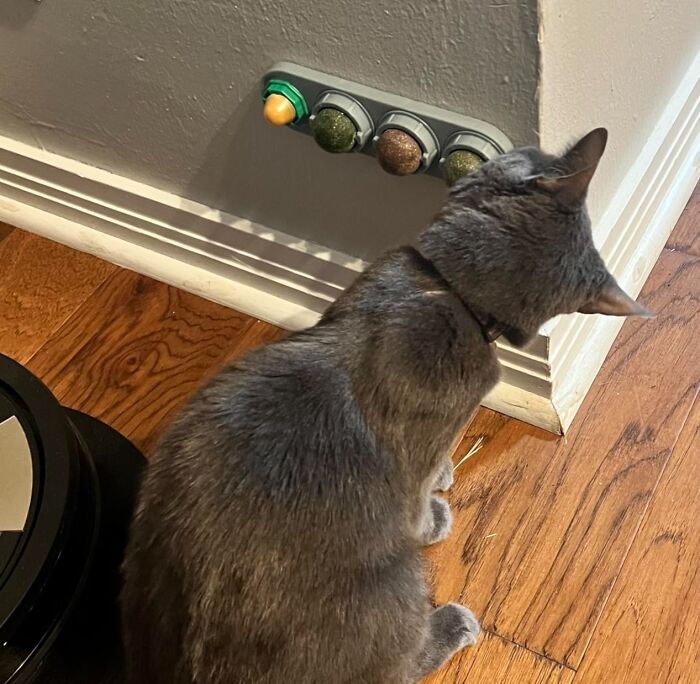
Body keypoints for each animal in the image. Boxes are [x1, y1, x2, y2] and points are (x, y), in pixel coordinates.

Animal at [119, 125, 652, 680]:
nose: (520, 144)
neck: (454, 297)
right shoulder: (425, 447)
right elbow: (418, 494)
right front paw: (437, 504)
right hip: (399, 582)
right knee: (399, 661)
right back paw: (453, 623)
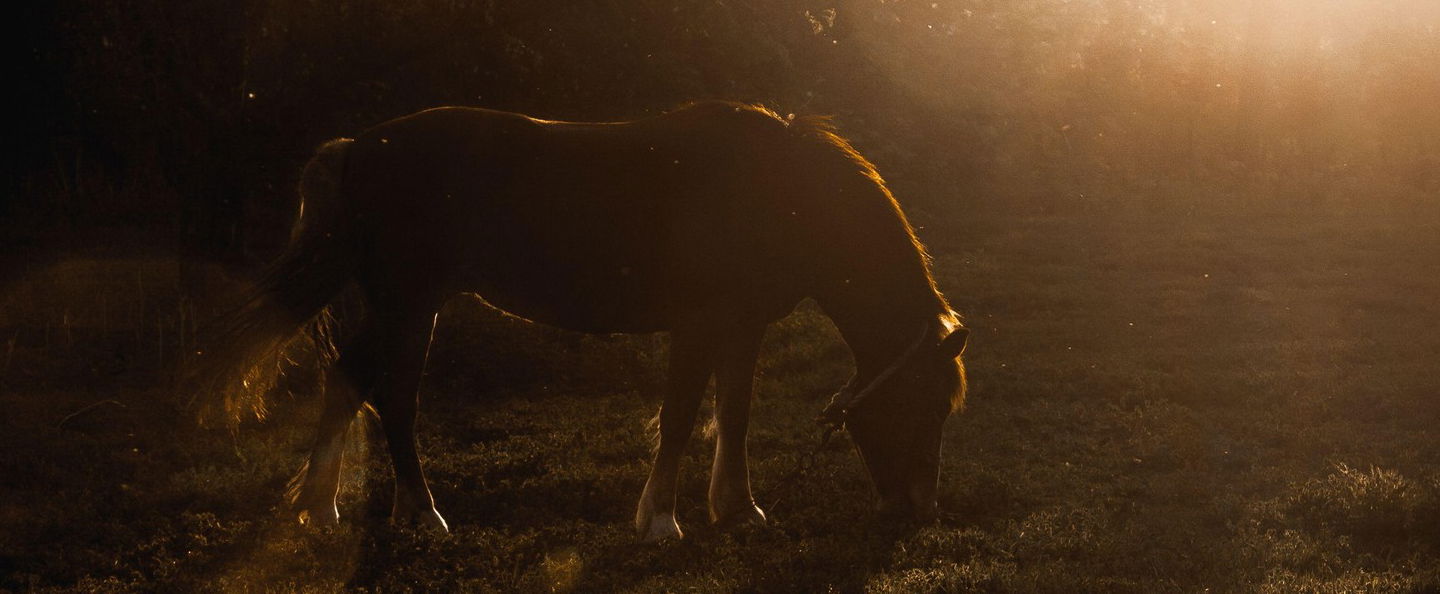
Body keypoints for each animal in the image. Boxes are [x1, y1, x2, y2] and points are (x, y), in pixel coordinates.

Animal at [194, 99, 967, 539]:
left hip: (401, 307)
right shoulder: (698, 325)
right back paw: (424, 515)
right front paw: (661, 521)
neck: (777, 192)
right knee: (395, 398)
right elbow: (681, 417)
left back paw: (322, 509)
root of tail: (358, 148)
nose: (920, 511)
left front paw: (738, 509)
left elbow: (734, 414)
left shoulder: (742, 329)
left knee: (349, 379)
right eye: (926, 403)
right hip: (411, 305)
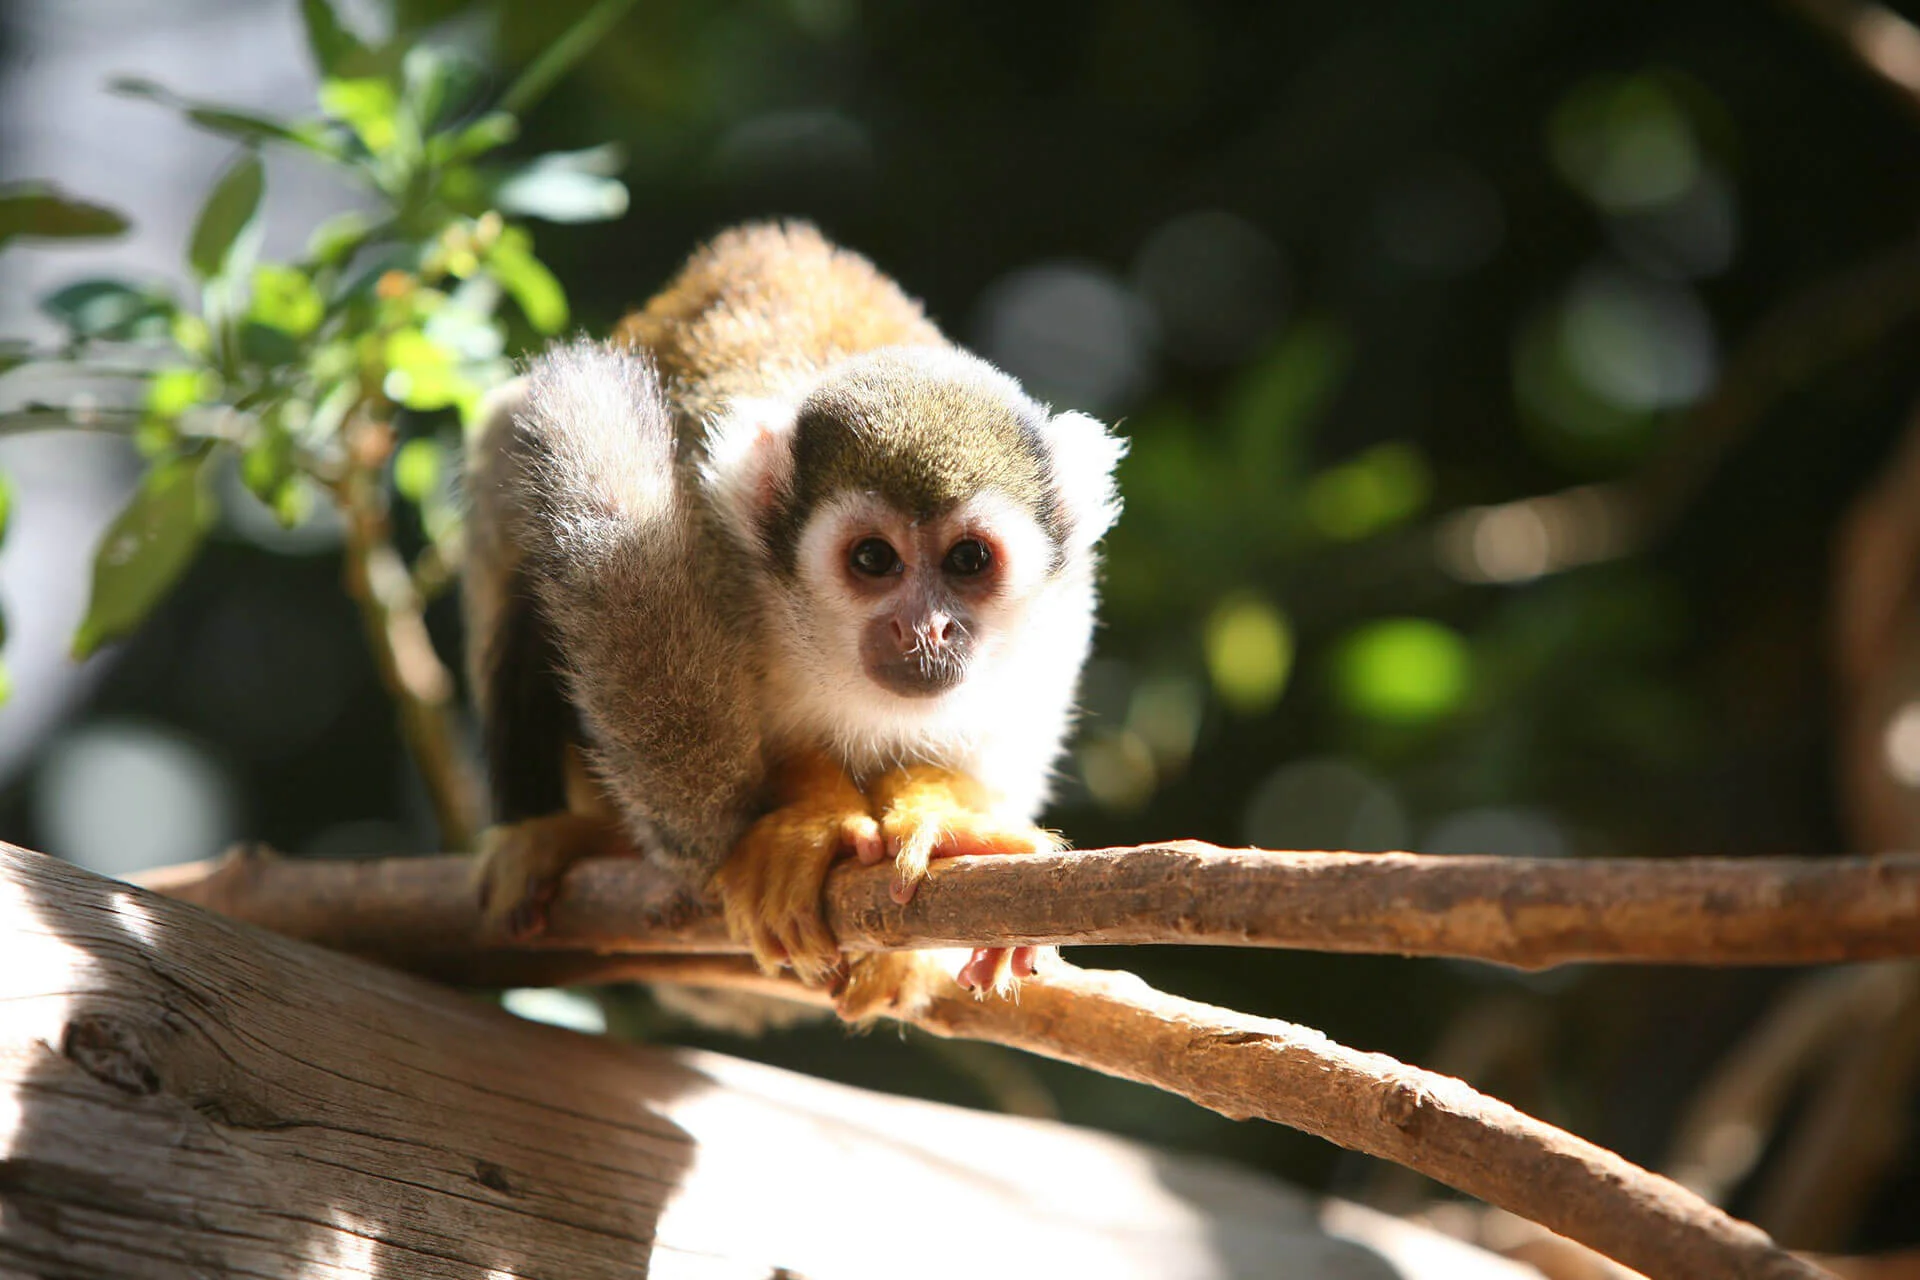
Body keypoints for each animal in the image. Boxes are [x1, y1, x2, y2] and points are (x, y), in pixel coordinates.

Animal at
----------
#### WHAT YOU SHOULD DO
Print each entry above exactly. The pictures should not be printed.

#### TASK ANSWER
Body keypoints for each animal in the image. Boxes are [x1, y1, x2, y2] and points are (x, y), in pixel coordinates.

Animal at [119, 125, 652, 680]:
nose: (520, 144)
neck: (454, 297)
right shoulder: (425, 447)
right elbow: (418, 494)
right front paw: (437, 504)
right hip: (399, 582)
right knee: (399, 661)
right back paw: (453, 623)
Body keypoints for each animal in the image. Boxes are [x1, y1, x2, y2] and points are (x, y), in pixel coordinates.

Animal at [194, 99, 967, 539]:
left hip: (401, 307)
right shoulder: (698, 325)
right back paw: (424, 515)
right front paw: (661, 521)
neck: (777, 192)
right knee: (395, 398)
right elbow: (681, 417)
left back paw: (322, 509)
root of tail: (358, 148)
nose: (920, 511)
left front paw: (738, 509)
left elbow: (734, 414)
left shoulder: (742, 329)
left knee: (349, 379)
right eye: (926, 403)
right hip: (411, 305)
Body keypoints for each animal in the image. Boxes are [x1, y1, x2, y2] and points are (x, y), in pixel coordinates.

Animal at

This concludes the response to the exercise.